ACTIVITY:
No pictures go into the copy. Write out every line below exactly.

*** ENTRIES PROVIDED ***

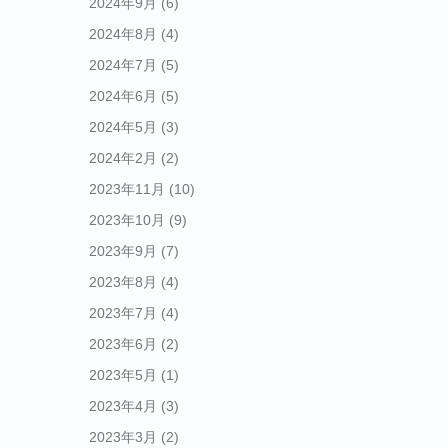
2024年9月
(6)
2024年8月
(4)
2024年7月
(5)
2024年6月
(5)
2024年5月
(3)
2024年2月
(2)
2023年11月
(10)
2023年10月
(9)
2023年9月
(7)
2023年8月
(4)
2023年7月
(4)
2023年6月
(2)
2023年5月
(1)
2023年4月
(3)
2023年3月
(2)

*** End of ENTRIES PROVIDED ***

SOLUTION TO THIS PROBLEM:
2024年9月
(6)
2024年8月
(4)
2024年7月
(5)
2024年6月
(5)
2024年5月
(3)
2024年2月
(2)
2023年11月
(10)
2023年10月
(9)
2023年9月
(7)
2023年8月
(4)
2023年7月
(4)
2023年6月
(2)
2023年5月
(1)
2023年4月
(3)
2023年3月
(2)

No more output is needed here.